The longest-running all-vegetarian bed and breakfast in Maine is the Three Pines Bed and Breakfast in Hancock, which the vegetarian owners Karen and Edward Curtis, who are retired aerospace engineers, opened in 2003. Many of the plant-based accommodations in Maine are small, farm-based properties, such as at the vegetarian Frinklepod Farm in Arundel, home to a vegan market and plant-based cooking school, which also offers an Airbnb rental; and the veganic Sweet Dog Farm in Brooksville, which provides three on-farm rentals and one lakeside rental through Vrbo.

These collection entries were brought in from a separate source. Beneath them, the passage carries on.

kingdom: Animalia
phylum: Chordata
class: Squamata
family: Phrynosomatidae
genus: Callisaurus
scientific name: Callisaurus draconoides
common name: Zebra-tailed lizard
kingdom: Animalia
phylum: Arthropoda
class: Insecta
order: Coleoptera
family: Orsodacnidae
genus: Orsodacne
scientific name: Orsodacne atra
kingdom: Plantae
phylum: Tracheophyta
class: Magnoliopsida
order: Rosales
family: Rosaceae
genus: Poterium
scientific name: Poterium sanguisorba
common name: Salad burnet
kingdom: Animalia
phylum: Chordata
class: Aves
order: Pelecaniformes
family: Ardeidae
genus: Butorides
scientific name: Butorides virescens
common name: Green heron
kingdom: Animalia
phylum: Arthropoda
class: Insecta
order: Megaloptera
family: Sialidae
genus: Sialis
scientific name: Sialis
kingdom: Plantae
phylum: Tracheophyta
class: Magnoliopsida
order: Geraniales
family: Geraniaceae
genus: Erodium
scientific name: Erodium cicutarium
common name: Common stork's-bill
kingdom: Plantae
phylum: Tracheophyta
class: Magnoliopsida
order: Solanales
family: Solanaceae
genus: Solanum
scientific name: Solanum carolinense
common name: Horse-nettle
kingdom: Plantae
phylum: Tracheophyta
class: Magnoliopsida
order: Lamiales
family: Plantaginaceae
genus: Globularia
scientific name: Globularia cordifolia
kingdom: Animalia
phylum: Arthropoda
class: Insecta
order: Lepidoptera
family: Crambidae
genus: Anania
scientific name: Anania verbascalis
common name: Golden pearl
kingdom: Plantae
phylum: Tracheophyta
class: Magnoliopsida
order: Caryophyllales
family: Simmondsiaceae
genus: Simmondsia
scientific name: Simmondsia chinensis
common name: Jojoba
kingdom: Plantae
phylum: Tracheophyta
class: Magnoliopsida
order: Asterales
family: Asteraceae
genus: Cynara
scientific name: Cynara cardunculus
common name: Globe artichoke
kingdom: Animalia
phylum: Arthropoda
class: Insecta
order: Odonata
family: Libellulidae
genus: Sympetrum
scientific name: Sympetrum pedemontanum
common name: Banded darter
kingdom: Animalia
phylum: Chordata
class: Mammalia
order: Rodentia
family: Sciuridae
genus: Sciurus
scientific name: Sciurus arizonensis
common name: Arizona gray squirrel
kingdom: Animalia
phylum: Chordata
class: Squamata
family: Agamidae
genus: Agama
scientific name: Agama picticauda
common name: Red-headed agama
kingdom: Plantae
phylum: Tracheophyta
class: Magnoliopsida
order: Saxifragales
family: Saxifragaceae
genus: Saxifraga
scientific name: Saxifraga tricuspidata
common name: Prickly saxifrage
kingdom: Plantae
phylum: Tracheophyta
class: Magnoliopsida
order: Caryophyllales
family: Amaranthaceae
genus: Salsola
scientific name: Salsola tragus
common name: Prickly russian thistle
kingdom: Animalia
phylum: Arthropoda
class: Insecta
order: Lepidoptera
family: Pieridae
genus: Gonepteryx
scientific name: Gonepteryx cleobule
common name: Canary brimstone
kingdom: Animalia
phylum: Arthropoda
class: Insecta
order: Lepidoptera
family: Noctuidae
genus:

Atelier Farm owners Austin and Cecelia Baum Mandryk with their two children and their grandparents inside the all-vegetarian Airbnb the Mandryks rent on their oceanfront Beals Island property. Katherine Emery photos

Another farm-based vegetarian rental can be found at Atelier Farm on Beals Island, located east of Mount Desert Island, where Austin and Cecelia Baum Mandryk and their two young children offer a rustic, wood-paneled bunkhouse inside the antique, oceanfront barn. The Mandryks moved to the property in 2021 and are working to get their fruit and vegetable farm up-and-running. They hope to eventually offer on-farm activities and educational events for visitors.

The farm’s listing on Airbnb states: “Please note the house rules of vegetarian food (no meat on premises) and no alcohol.” This along with wi-fi that “isn’t great” and no TV has not deterred visitors, the couple says.

“We get some people who are vegetarian or vegan and are really excited to have an Airbnb that is vegetarian,” Cecelia said. “Then there is another group of people who are not and who report that it is really neat to have a vegetarian diet for a week. There’s probably a third much smaller group who maybe didn’t read the rules and are surprised.”

Vegetarian breakfast choices have long been the norm at the vast majority of Maine lodging properties, according to Swan. Now, the vegan and vegetarian choices are spreading to lunch and dinner menus at the small but growing group of fully vegetarian lodging options in Maine.